Unnamed: 0,gene.name,gene.ensembl_id,protein.uniprot_id
0,TP53,ENSG00000141510,P04637


In the above cell, we queried EpiGraphDB for the proteins that have been mapped to the gene *TP53*. Our query went through successfully and we received a single result- the protein *P04637*. The columns in our output dataframe take the general form `entity.attribute`, e.g. the `gene.ensembl_id` column comprises the [Ensembl ID](https://www.ensembl.org/index.html) of the genes in the table. 

In [40]:
# 1.2 Mapping proteins to pathways

# As above, this is another POST request, so we need our data in JSON format
json_params = json.dumps({
  "uniprot_id_list": [
    gene_protein_df['protein.uniprot_id'][0]  # Grab the first outputted protein ID from the code cell above
  ]
})

# Send the request
endpoint = '/protein/in-pathway'
response_object = requests.post(API_URL + endpoint, data=json_params)

# Store results
results = response_object.json()['results']
protein_pathway_df = pd.json_normalize(results)
protein_pathway_df

Unnamed: 0,uniprot_id,pathway_count,pathway_reactome_id
0,P04637,5,"[R-HSA-6785807, R-HSA-390471, R-HSA-5689896, R..."


Above, we took a protein that had been mapped to our gene of interest and queried the platform for its associated pathway data. The API found multiple such pathways and has returned their reactome IDs to us as a list.


It is worth noting here that so far we have only been accessing the `'results'` key in the dictionairy returned by the `.json()` method of our response object. The other available key is `'metadata'` which provides you with information about the request itself, including run time and the specific Cypher query that the platform ran to get these results. If you would like to know more about the use of Cypher in these requests, there is a section at the end of this notebook dedicated to that.

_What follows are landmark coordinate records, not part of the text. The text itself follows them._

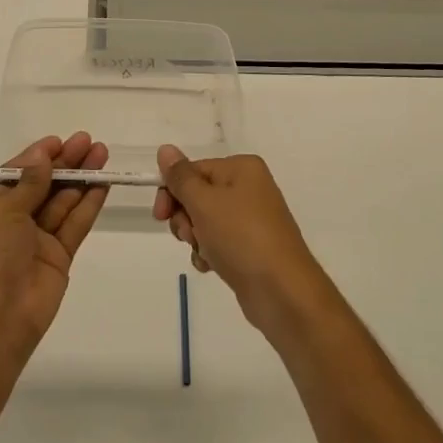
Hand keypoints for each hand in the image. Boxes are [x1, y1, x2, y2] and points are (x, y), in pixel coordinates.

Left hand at [0, 132, 109, 363]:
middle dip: (65, 162)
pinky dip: (88, 203)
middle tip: (89, 141)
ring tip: (102, 153)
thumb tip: (42, 154)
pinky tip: (103, 183)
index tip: (60, 141)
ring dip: (81, 178)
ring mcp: (37, 240)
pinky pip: (75, 224)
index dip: (38, 157)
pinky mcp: (59, 257)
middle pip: (43, 184)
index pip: (16, 174)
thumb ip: (29, 182)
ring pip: (62, 201)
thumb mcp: (2, 210)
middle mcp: (12, 221)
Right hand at [153, 146, 329, 335]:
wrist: (283, 293)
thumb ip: (180, 177)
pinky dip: (209, 252)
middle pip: (198, 195)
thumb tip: (165, 149)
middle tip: (187, 235)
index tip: (160, 215)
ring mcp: (252, 219)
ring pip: (205, 221)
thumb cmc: (241, 237)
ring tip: (204, 252)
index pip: (193, 169)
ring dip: (196, 237)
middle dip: (185, 217)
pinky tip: (212, 266)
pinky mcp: (251, 248)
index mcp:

## [change this title to be part 2: something something]

In this example, we will query EpiGraphDB to obtain a list of traits for which there is strong evidence of an effect from the exposure trait 'body mass index'.

In [5]:
# Create a dictionary for the parameters to be passed
BMI_params = {'exposure_trait': 'Body mass index', 
          'pval_threshold': 1e-10}

# Send the request
BMI_response = requests.get(f"{API_URL}/mr", params=BMI_params)

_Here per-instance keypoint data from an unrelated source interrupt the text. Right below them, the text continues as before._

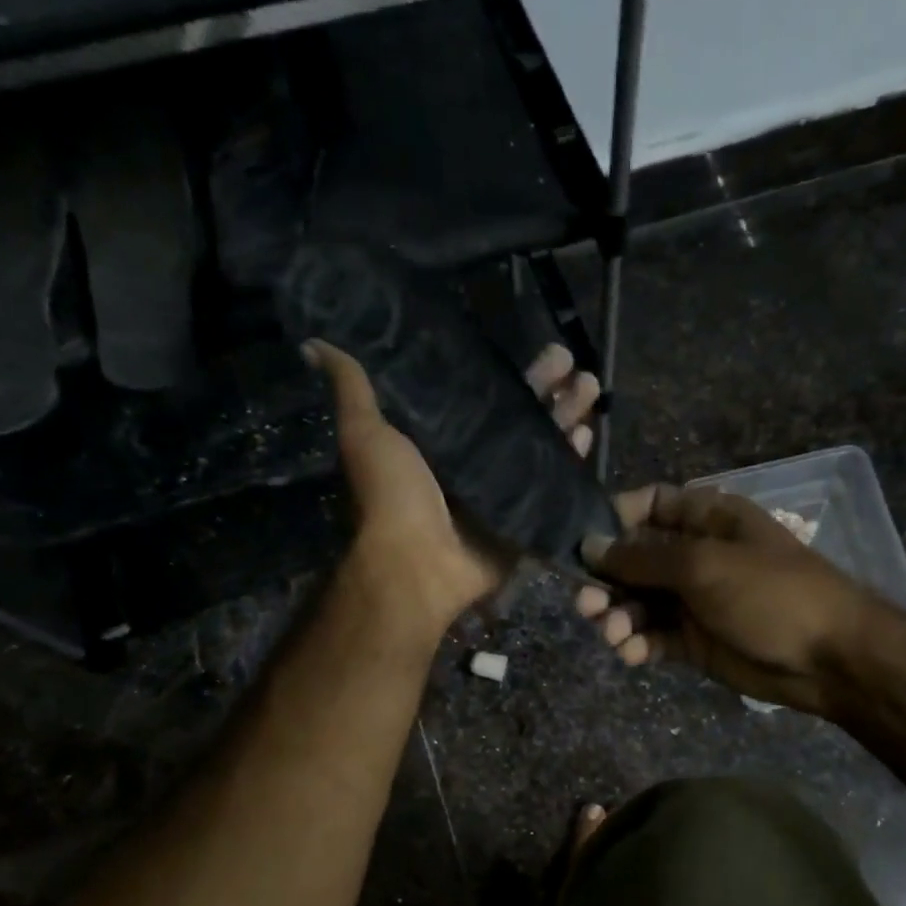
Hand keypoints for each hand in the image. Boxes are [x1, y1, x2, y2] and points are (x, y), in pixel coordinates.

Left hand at [308, 340, 599, 640]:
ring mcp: (505, 493)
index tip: (537, 348)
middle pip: (522, 418)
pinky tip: (588, 434)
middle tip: (574, 360)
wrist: (417, 564)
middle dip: (549, 390)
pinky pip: (554, 487)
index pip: (485, 395)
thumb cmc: (392, 496)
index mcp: (444, 440)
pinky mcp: (524, 520)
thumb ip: (353, 388)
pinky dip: (572, 463)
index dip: (511, 374)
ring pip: (544, 447)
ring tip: (591, 387)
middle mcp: (477, 462)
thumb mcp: (366, 433)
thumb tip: (314, 341)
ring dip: (568, 418)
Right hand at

# Check for a successful response status, raise an error if unsuccessful
BMI_response.raise_for_status()

# Store the results of the query, which can be obtained by calling the .json() method on the response object
BMI_result = BMI_response.json()['results']

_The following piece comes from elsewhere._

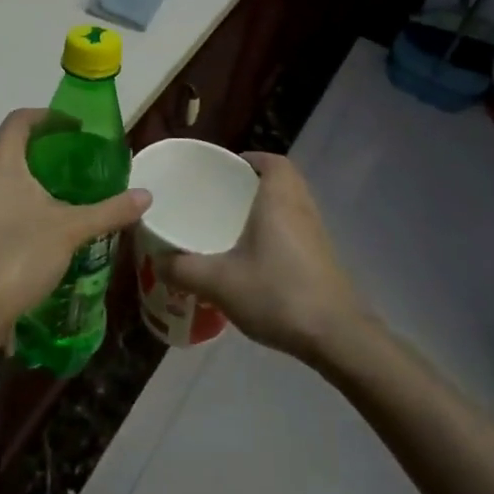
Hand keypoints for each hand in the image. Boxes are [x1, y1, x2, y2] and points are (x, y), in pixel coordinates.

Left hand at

# Convert our results from a nested dictionary to a pandas dataframe and display it below
import pandas as pd
BMI_df = pd.json_normalize(BMI_result) 
BMI_df

Unnamed: 0,exposure.id,exposure.trait,outcome.id,outcome.trait,mr.b,mr.se,mr.pval,mr.method,mr.selection,mr.moescore
0,ieu-a-2,Body mass index,ukb-a-74,Non-cancer illness code self-reported: diabetes,0.034559,0.002418,0.000000e+00,FE IVW,DF,0.93
1,ieu-a-2,Body mass index,ukb-a-388,Hip circumference,0.724105,0.026588,0.000000e+00,Simple median,Tophits,0.95
2,ieu-a-2,Body mass index,ukb-a-382,Waist circumference,0.656440,0.024496,0.000000e+00,Simple median,Tophits,0.94
3,ieu-a-2,Body mass index,ukb-a-35,Comparative height size at age 10,0.136684,0.007909,0.000000e+00,FE IVW,Tophits,0.94
4,ieu-a-2,Body mass index,ukb-a-34,Comparative body size at age 10,0.365580,0.023556,0.000000e+00,Simple median,HF,0.87
...,...,...,...,...,...,...,...,...,...,...
517,ieu-a-974,Body mass index,ukb-a-476,Pain type(s) experienced in last month: Knee pain,0.052106,0.005613,7.582779e-11,Simple mean,HF,0.90
518,ieu-a-785,Body mass index,ieu-a-1037,Difference in height between childhood and adu...,-0.520875,0.080135,8.034037e-11,FE IVW,Tophits,0.71
519,ieu-a-2,Body mass index,ieu-a-1034,Height,0.356558,0.055004,9.023410e-11,FE IVW,DF + HF,0.78
520,ieu-a-2,Body mass index,ukb-a-294,Wheeze or whistling in the chest in last year,0.052605,0.008118,9.166369e-11,Simple median,DF,0.89


The dataframe above displays the results of our query. We requested all traits for which an MR analysis using body mass index as the exposure variable returned a causal estimate with a p-value lower than 1e-10. 522 such traits were found, and information regarding the exposure variable, outcome variable, and MR parameters, is recorded in the columns with names starting `exposure.`, `outcome.`, and `mr.`, respectively.